Work order = All lines from the line containing "Setting a raccoon" up to and including the last line of the entries must be written out exactly, with no others.

++++ Records for this task ++++

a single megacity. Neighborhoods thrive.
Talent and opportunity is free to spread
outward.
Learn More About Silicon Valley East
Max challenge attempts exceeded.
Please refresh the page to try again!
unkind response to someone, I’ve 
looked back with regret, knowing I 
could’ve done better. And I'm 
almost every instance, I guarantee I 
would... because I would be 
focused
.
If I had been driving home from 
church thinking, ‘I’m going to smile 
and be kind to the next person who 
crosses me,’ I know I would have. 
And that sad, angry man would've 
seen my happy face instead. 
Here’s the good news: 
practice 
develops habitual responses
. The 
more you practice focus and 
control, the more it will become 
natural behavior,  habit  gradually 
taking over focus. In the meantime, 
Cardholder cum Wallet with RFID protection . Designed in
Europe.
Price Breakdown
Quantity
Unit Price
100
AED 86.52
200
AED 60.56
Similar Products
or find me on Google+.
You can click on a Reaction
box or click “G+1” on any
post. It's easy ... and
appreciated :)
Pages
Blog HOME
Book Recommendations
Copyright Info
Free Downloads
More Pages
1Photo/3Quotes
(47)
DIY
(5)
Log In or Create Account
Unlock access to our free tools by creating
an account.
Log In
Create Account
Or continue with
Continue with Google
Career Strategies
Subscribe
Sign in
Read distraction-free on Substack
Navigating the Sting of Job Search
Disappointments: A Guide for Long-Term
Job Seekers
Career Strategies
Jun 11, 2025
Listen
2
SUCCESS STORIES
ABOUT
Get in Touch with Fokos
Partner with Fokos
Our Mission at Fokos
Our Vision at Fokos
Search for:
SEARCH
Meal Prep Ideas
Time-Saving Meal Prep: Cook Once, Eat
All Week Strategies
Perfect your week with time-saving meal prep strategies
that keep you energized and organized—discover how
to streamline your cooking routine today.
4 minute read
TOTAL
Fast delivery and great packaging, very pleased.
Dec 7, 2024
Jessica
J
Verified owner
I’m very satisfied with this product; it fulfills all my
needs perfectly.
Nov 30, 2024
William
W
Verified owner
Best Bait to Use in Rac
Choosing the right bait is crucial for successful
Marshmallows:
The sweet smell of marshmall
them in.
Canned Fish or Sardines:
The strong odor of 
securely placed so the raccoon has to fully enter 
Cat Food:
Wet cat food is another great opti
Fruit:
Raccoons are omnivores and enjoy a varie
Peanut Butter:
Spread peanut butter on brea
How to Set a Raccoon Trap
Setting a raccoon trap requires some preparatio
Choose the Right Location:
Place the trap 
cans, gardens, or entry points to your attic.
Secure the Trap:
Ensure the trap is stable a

++++

Solution for this task =
Setting a raccoon trap requires some preparatio
Choose the Right Location:
Place the trap 
cans, gardens, or entry points to your attic.
Secure the Trap:
Ensure the trap is stable a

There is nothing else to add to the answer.